Sunk est une île. On ne sait pas trop si l'eau monte ou si l'île coule — ce sujet divise l'opinion — mais de grandes vagues détruisent les villages côtiers et obligent les habitants à remonter toujours plus loin vers l'intérieur de l'île. Une petite troupe décide de se rendre vers son sommet, au-delà de la barrière de nuages, pour y trouver, peut-être, une solution...
Assurément Sunk est un roman de fantasy. On y trouve en effet « une grande nana en bikini, un gros nain barbu (classique), un type enfermé dans une armure » et bien d'autres stéréotypes incontournables du genre. Il y a aussi quelques personnages moins habituels, comme Bien Bien, le schizophrène qui a la malchance d'avoir deux fois la même personnalité, ou comme l'étrange gardien du sémaphore sous l'oeil vigilant de qui se déroulera ce périple sans queue ni tête.
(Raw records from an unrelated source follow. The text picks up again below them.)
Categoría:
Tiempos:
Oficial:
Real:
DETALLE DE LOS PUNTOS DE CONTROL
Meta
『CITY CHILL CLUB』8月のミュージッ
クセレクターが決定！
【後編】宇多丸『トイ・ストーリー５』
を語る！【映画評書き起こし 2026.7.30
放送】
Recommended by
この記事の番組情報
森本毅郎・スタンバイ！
Comme dans toute fantasy, il y a des dieux : « Les Dieux nous regardent. Ils jaugent nos âmes. Ils vivent dans une immense villa au bord de la mer et ils boivent des cocktails frais. Il y a la Déesse Sabrina. Elle sortait avec Evan, autrefois. Mais depuis peu, c'est le Dieu Mike qui a pris la place d'Evan. Mike bénéficie du soutien de Jean-Marc, qui est Père de Tous les Dieux. Il travaille dans le pétrole, et répare le toit de la villa quand il y a des orages. » (p.51) Ils donnent du sens à la vie : « Les Dieux créent les hommes et les dotent de pouvoir magiques pour qu'ils puissent accomplir des putains de quêtes et casser la gueule aux méchants Dieux. » (p.53)
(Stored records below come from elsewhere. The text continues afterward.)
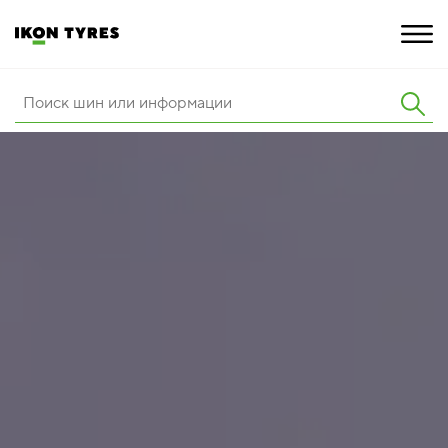
ШИНЫ
ИННОВАЦИИ
РАСШИРЕННАЯ ГАРАНТИЯ
О КОМПАНИИ
КАРЬЕРА
ПОКУПКА И АКЦИИ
C'est donc bien un roman de fantasy, dans une veine évidemment satirique. Pourtant, Sunk ne ressemble ni à du Terry Pratchett, ni aux lourdes parodies du Seigneur des anneaux, ni à aucune des « conaneries » qu'on a pu lire jusqu'à présent. C'est un récit au ton étrange, constamment décalé, à l'humour souvent plus sinistre que jubilatoire. Un récit où, comme dans Atomic bomb, le précédent opus des deux compères, l'absurde fait office de principal fil conducteur. Evidente métaphore de la condition humaine, ce monde qui sombre dans l'indifférence générale — sa population préférant vaquer à de futiles taches que de se désespérer à affronter la réalité en face — détone dans un genre où, en général, le rôle de chacun et la place du bien et du mal sont parfaitement définis.
Absurde et grotesque se mêlent donc dans une sarabande d'ailleurs joliment illustrée par Arnaud Cremet dont le dessin de couverture — visible dans son intégralité à l'intérieur du livre — rappelle les grandes fresques classiques représentant l'Apocalypse, la Tour de Babel, le Paradis et les Enfers. Beaucoup d'autres de ses dessins, cocasses ou monstrueux, agrémentent le récit et participent à sa résonance si particulière.
Sunk n'est probablement pas tout à fait aussi enthousiasmant que l'excellentissime Atomic bomb, en raison d'un rythme moins explosif, de personnages un peu moins surprenants ou peut-être du caractère moins inattendu d'une parodie de fantasy. Mais malgré cela, Sunk demeure une expérience unique en son genre qui séduira sans peine les amateurs de non sense.